• [Brief]:
Without including any pictures, reproduce the full listing exactly.

• [Data extract]:
==========

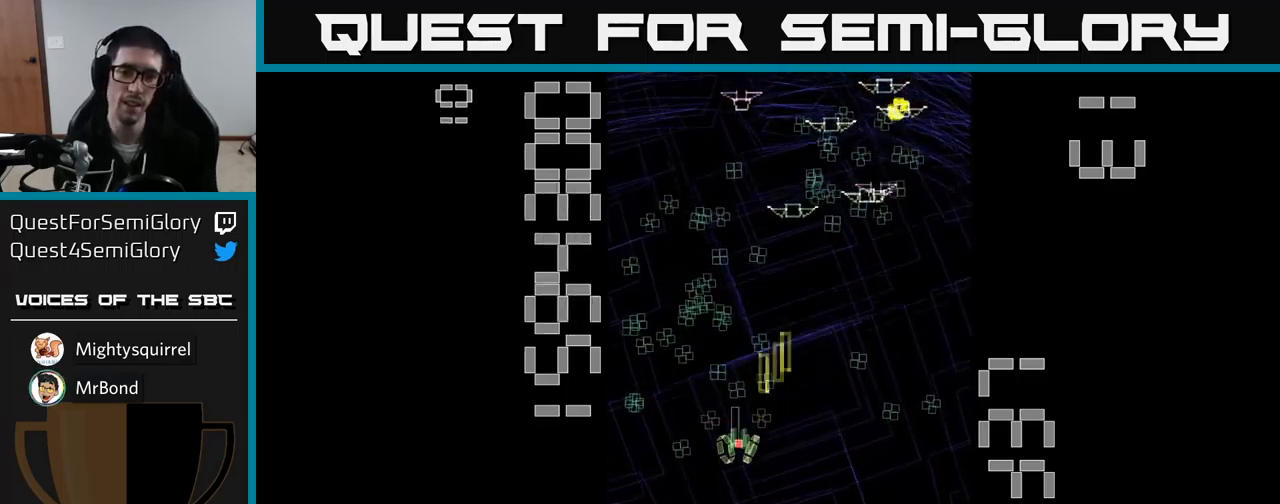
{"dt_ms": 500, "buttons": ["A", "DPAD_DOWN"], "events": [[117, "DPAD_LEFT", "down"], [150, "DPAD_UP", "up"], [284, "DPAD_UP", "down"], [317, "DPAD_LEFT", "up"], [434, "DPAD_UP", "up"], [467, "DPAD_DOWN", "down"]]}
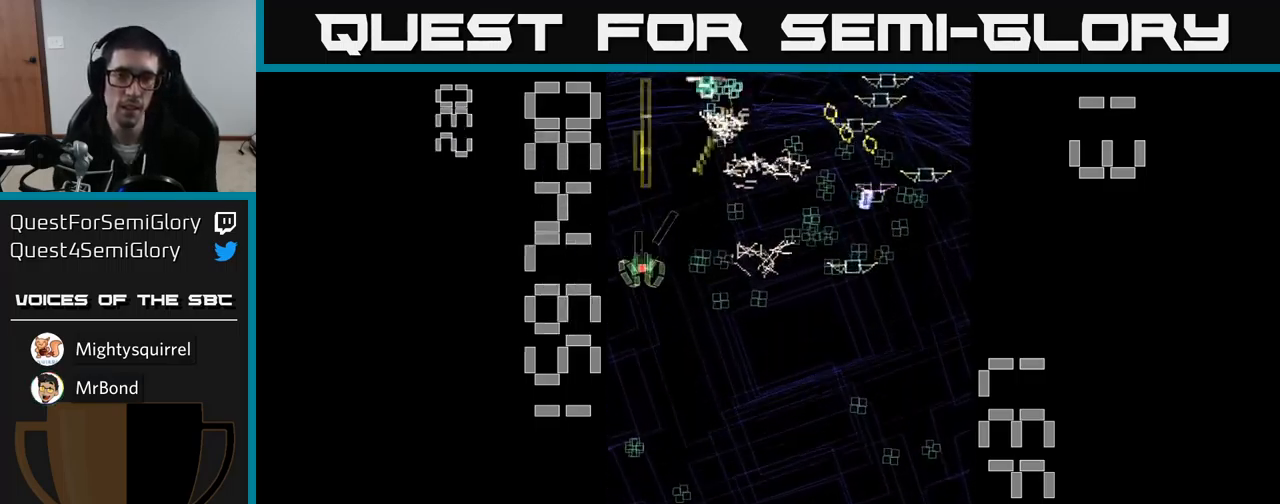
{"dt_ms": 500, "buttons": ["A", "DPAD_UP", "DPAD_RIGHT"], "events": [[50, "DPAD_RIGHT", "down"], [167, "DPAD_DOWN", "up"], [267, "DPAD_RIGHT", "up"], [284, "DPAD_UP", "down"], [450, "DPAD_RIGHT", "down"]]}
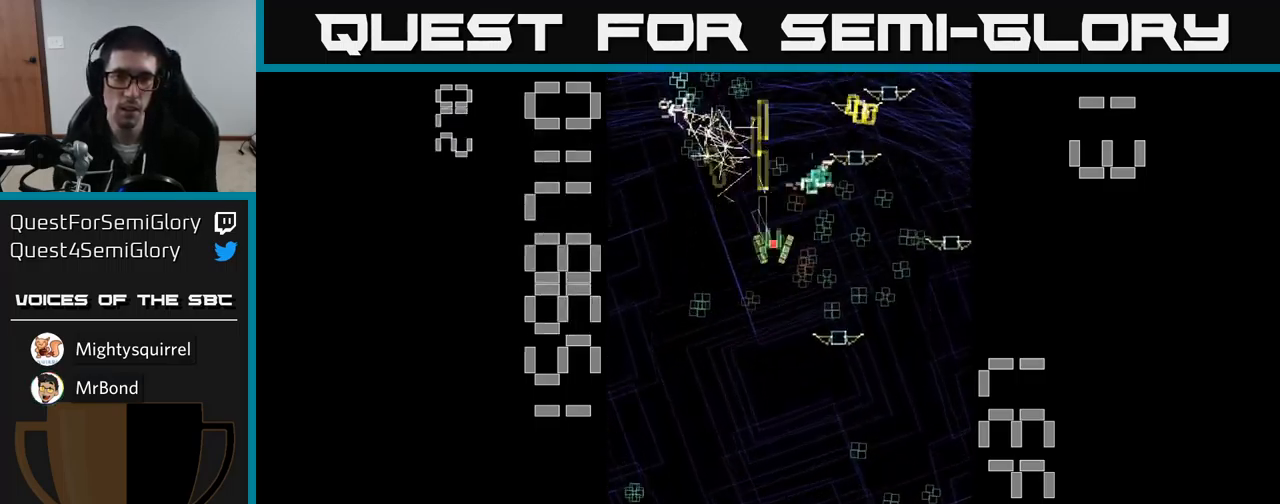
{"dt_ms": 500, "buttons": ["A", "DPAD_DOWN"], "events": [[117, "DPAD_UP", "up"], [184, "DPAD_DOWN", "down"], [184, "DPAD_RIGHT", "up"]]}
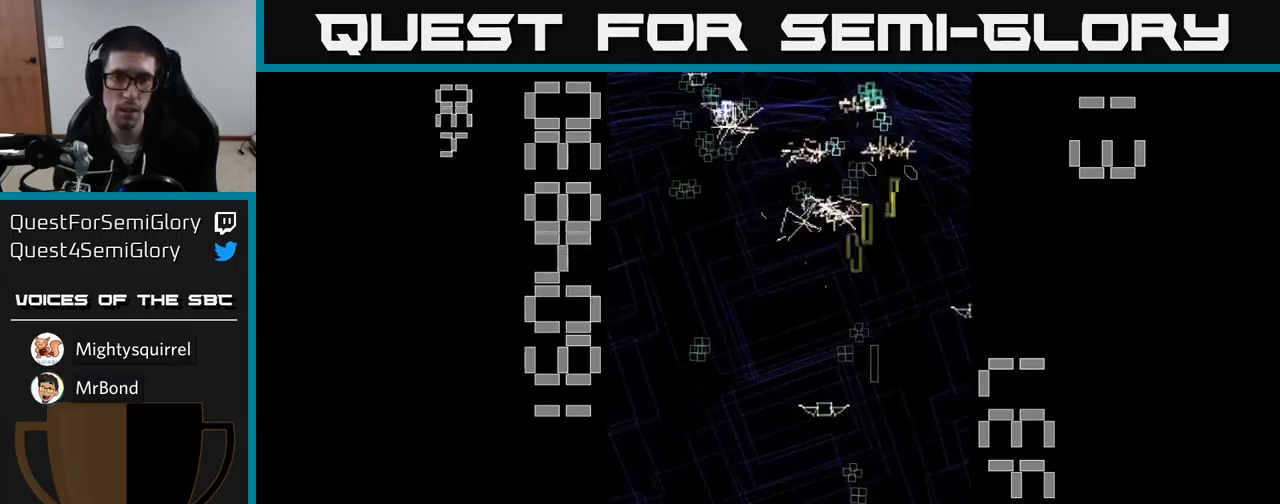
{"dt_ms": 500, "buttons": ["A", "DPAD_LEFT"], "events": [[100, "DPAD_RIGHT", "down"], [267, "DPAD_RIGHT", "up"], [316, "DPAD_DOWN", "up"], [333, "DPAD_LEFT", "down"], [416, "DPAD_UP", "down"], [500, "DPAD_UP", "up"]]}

==========

• [Output of the task]:
{"dt_ms": 500, "buttons": ["A", "DPAD_DOWN"], "events": [[117, "DPAD_LEFT", "down"], [150, "DPAD_UP", "up"], [284, "DPAD_UP", "down"], [317, "DPAD_LEFT", "up"], [434, "DPAD_UP", "up"], [467, "DPAD_DOWN", "down"]]}
{"dt_ms": 500, "buttons": ["A", "DPAD_UP", "DPAD_RIGHT"], "events": [[50, "DPAD_RIGHT", "down"], [167, "DPAD_DOWN", "up"], [267, "DPAD_RIGHT", "up"], [284, "DPAD_UP", "down"], [450, "DPAD_RIGHT", "down"]]}
{"dt_ms": 500, "buttons": ["A", "DPAD_DOWN"], "events": [[117, "DPAD_UP", "up"], [184, "DPAD_DOWN", "down"], [184, "DPAD_RIGHT", "up"]]}
{"dt_ms": 500, "buttons": ["A", "DPAD_LEFT"], "events": [[100, "DPAD_RIGHT", "down"], [267, "DPAD_RIGHT", "up"], [316, "DPAD_DOWN", "up"], [333, "DPAD_LEFT", "down"], [416, "DPAD_UP", "down"], [500, "DPAD_UP", "up"]]}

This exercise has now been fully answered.